ORDERED that the order is affirmed insofar as appealed from, with costs.

The parties executed a stipulation of settlement on October 28, 2010, and on October 16, 2012, they consented to the entry of a postjudgment stipulation and order, which modified certain provisions of the stipulation of settlement not relevant to this appeal and ratified the remaining provisions of the stipulation of settlement (hereinafter the 2012 postjudgment order). Thus, that branch of the defendant's motion which was for a downward modification of his obligation pursuant to that portion of the parties' stipulation of settlement which provided for child support must be analyzed in the context of the 2010 amendments to Family Court Act § 451 and Domestic Relations Law § 236(B)(9)(b)(2) (see L 2010, ch 182, § 13). These amendments allow for a downward modification of a party's child support obligation upon a showing of a substantial change in circumstances (1) where three years have passed since the order was entered, last modified, or adjusted, or (2) where there has been a change in either party's gross income by 15% or more since the order was entered, last modified, or adjusted (see Family Ct Act § 451[3][b][i], [ii]; Domestic Relations Law § 236[B][9][b][2][ii][A], [B] ); see Ashmore v. Ashmore, 114 AD3d 712). “A reduction in income shall not be considered as a ground for modification unless it was involuntary and the party has made diligent attempts to secure employment commensurate with his or her education, ability and experience” (Family Ct Act § 451[3][b][ii], and Domestic Relations Law § 236[B][9][b][2][ii][B] ). The defendant failed to show that any one of the criteria for a downward modification of his child support obligation was met.

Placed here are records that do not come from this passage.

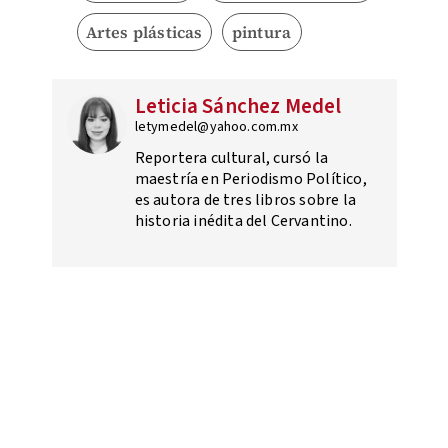
Artes plásticas
pintura
Leticia Sánchez Medel
letymedel@yahoo.com.mx
Reportera cultural, cursó la
maestría en Periodismo Político,
es autora de tres libros sobre la
historia inédita del Cervantino.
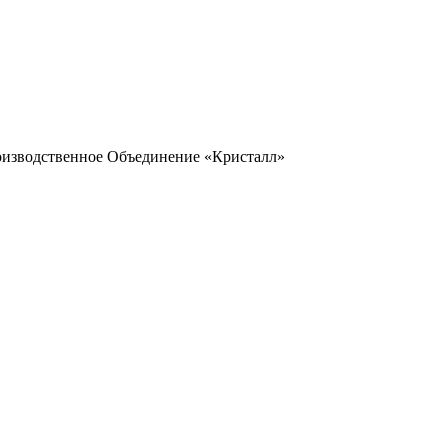
оизводственное Объединение «Кристалл»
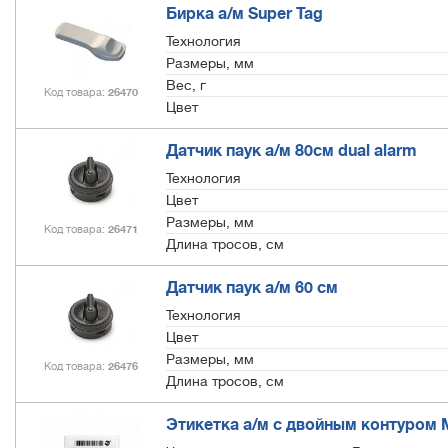
Бирка а/м Super Tag
Технология
Размеры, мм
Вес, г
Код товара
26470
Цвет
Датчик паук а/м 80см dual alarm
Технология
Цвет
Размеры, мм
Код товара
26471
Длина тросов, см
Датчик паук а/м 60 см
Технология
Цвет
Размеры, мм
Код товара
26476
Длина тросов, см
Этикетка а/м с двойным контуром M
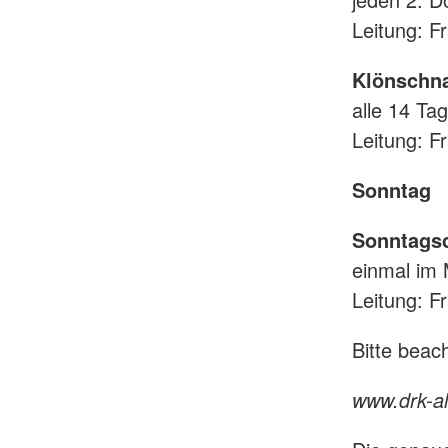
Leitung: 
Klönschn
alle 14 Ta
Leitung: F
Sonntag
Sonntags
einmal im
Leitung: F
Bitte beac
www.drk-al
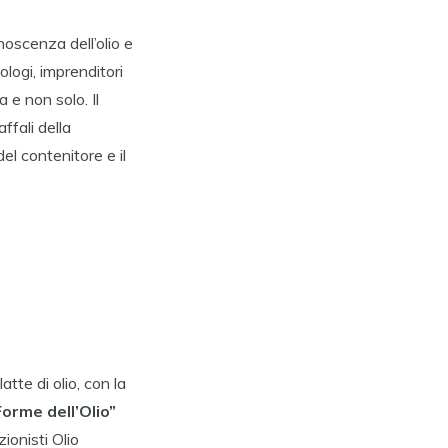
oscenza dell’olio e
ologi, imprenditori
a e non solo. Il
ffali della
el contenitore e il
tte di olio, con la
orme dell’Olio”
ionisti Olio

The defendant's motion for a downward modification of his child support obligation was filed in June 2013, only eight months after the parties' 2012 postjudgment order had been entered. Accordingly, the defendant was precluded from contending that a substantial change in circumstances had occurred under the three-year passage of time provision of the statute (see Family Ct Act § 451[3][b][ii]; Domestic Relations Law § 236[B][9][b][2][ii][B]; see e.g. Rabinovich v. Shevchenko, 120 AD3d 786). The defendant also failed to provide any evidence to show that there was a change in either party's gross income by 15% or more since the 2012 postjudgment order was entered (see Family Ct Act § 451[3][b][ii]; Domestic Relations Law § 236[B][9][b][2] [ii][B] ). The evidence submitted by the defendant contrasting his 2012 income with his 2009 income was not relevant to this analysis (see e.g. Matter of Mandelowitz v. Bodden, 68 AD3d 871). The appropriate inquiry is whether there was a 15% or more change in gross income of either party in the eight months between the 2012 postjudgment order and the defendant's June 2013 motion for a downward modification of child support (see Rabinovich v. Shevchenko, 120 AD3d at 786). The evidence submitted as to that time period did not establish that there was a 15% change in gross income. Moreover, the defendant failed to make any showing that any reduction he may have had in his income in that eight-month time period was involuntary, or that he had made diligent attempts to secure employment commensurate with his education, ability, and experience (see Beard v. Beard, 300 A.D.2d 268).

The defendant also failed to establish that he was entitled to a downward modification of his spousal support obligation. The defendant was required to show that an extreme hardship would result to him if the court failed to award him the downward modification (see Matter of Galati v. Galati, 27 AD3d 737; Beard v. Beard, 300 A.D.2d 268; Matter of Alice C. v. Bernard G.C., 193 A.D.2d 97; Domestic Relations Law § 236[B][9][b] ). The defendant submitted evidence, including federal tax returns and a net worth statement for 2013, revealing that his average yearly income for 2009, 2010, 2011, and 2012 was $597,848; that he had a securities account worth $85,000; and that, after payment of his monthly child support and spousal support obligations, he had monthly resources left over in the sum of approximately $7,328.

Accordingly, the Supreme Court properly denied the defendant's motion to modify the child support and spousal support provisions of the parties' stipulation of settlement.